De forma simples, directa, sincera e fascinante, o autor comove o leitor: primeiro, porque o remete para a sua própria infância/adolescência; segundo, porque vive as alegrias, as vitórias, as tristezas e as desilusões do protagonista e terceiro, porque acompanha o seu sonho, a sua criatividade, o seu interesse pelas palavras, pela poesia. Desde muito pequeno que juntava palavras num caderno para lhes dar o seu sentido e através delas crescer e criar o seu mundo.

“Sem saber ainda escrever, eu listava as minhas palavras no pensamento e pedia à minha mãe que me repetisse as que esquecia, não entendia ou queria ouvir como se as pudesse colher de novo, frutos da bela árvore que era a minha mãe. Frutos ou brinquedos. Meus melhores, fiéis e incorruptíveis brinquedos.” (p. 48)
e
“As palavras eram joias.
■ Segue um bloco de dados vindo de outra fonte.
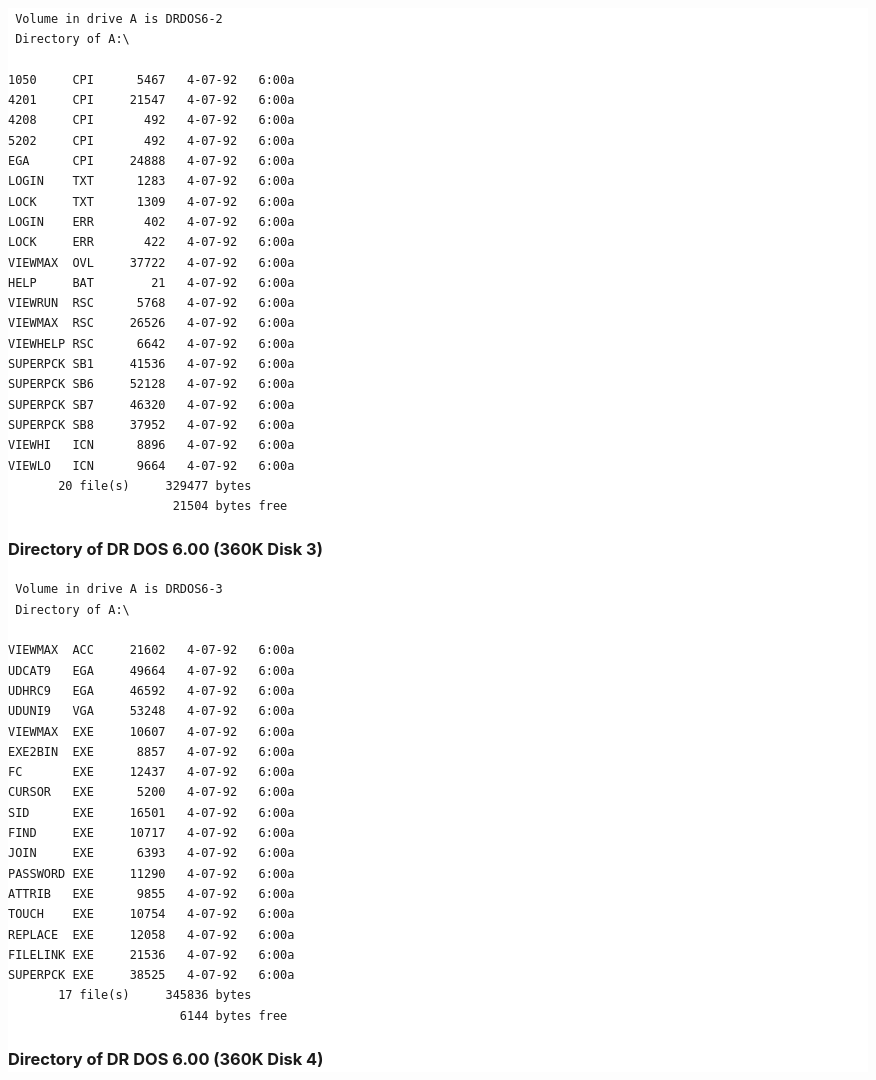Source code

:      Volume in drive A is DRDOS6-2
     Directory of A:\

    1050     CPI      5467   4-07-92   6:00a
    4201     CPI     21547   4-07-92   6:00a
    4208     CPI       492   4-07-92   6:00a
    5202     CPI       492   4-07-92   6:00a
    EGA      CPI     24888   4-07-92   6:00a
    LOGIN    TXT      1283   4-07-92   6:00a
    LOCK     TXT      1309   4-07-92   6:00a
    LOGIN    ERR       402   4-07-92   6:00a
    LOCK     ERR       422   4-07-92   6:00a
    VIEWMAX  OVL     37722   4-07-92   6:00a
    HELP     BAT        21   4-07-92   6:00a
    VIEWRUN  RSC      5768   4-07-92   6:00a
    VIEWMAX  RSC     26526   4-07-92   6:00a
    VIEWHELP RSC      6642   4-07-92   6:00a
    SUPERPCK SB1     41536   4-07-92   6:00a
    SUPERPCK SB6     52128   4-07-92   6:00a
    SUPERPCK SB7     46320   4-07-92   6:00a
    SUPERPCK SB8     37952   4-07-92   6:00a
    VIEWHI   ICN      8896   4-07-92   6:00a
    VIEWLO   ICN      9664   4-07-92   6:00a
           20 file(s)     329477 bytes
                           21504 bytes free

### Directory of DR DOS 6.00 (360K Disk 3)

     Volume in drive A is DRDOS6-3
     Directory of A:\

    VIEWMAX  ACC     21602   4-07-92   6:00a
    UDCAT9   EGA     49664   4-07-92   6:00a
    UDHRC9   EGA     46592   4-07-92   6:00a
    UDUNI9   VGA     53248   4-07-92   6:00a
    VIEWMAX  EXE     10607   4-07-92   6:00a
    EXE2BIN  EXE      8857   4-07-92   6:00a
    FC       EXE     12437   4-07-92   6:00a
    CURSOR   EXE      5200   4-07-92   6:00a
    SID      EXE     16501   4-07-92   6:00a
    FIND     EXE     10717   4-07-92   6:00a
    JOIN     EXE      6393   4-07-92   6:00a
    PASSWORD EXE     11290   4-07-92   6:00a
    ATTRIB   EXE      9855   4-07-92   6:00a
    TOUCH    EXE     10754   4-07-92   6:00a
    REPLACE  EXE     12058   4-07-92   6:00a
    FILELINK EXE     21536   4-07-92   6:00a
    SUPERPCK EXE     38525   4-07-92   6:00a
           17 file(s)     345836 bytes
                            6144 bytes free

### Directory of DR DOS 6.00 (360K Disk 4)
Ouvir as minhas tias à conversa era apanhar dinheiro que lhes caía boca fora.” (p.49)

Valter, a criança imaginativa, o “miúdo carente, espantado, pacóvia e medricas” (p.83) relembra e partilha com o leitor a sua rotina em casa com a família, na escola, e com os (poucos) amigos; as suas descobertas de criança; a descoberta do seu corpo e da” rotunda pequenina entre as pernas das meninas”; os seus primeiros e tristes amores; o seu relacionamento com o “irmão horizontal” que morreu prematuramente; a sua crença particular em Deus.

“Eu acreditava em Deus porque estava grato e necessitava ter alguma figura a quem corresponder nesse sentimento arrebatado que vinha da oportunidade de existir. Que, por muitos anos, na minha timidez, se resumia a assistir. Talvez não existisse. Talvez apenas assistisse. Era, contudo, o bastante para uma gratidão sem reservas.” (p. 78)

É um livro lindo, com descrições ternurentas, aparentemente inocentes, com ideias claras, desconstruídas e muito interessantes.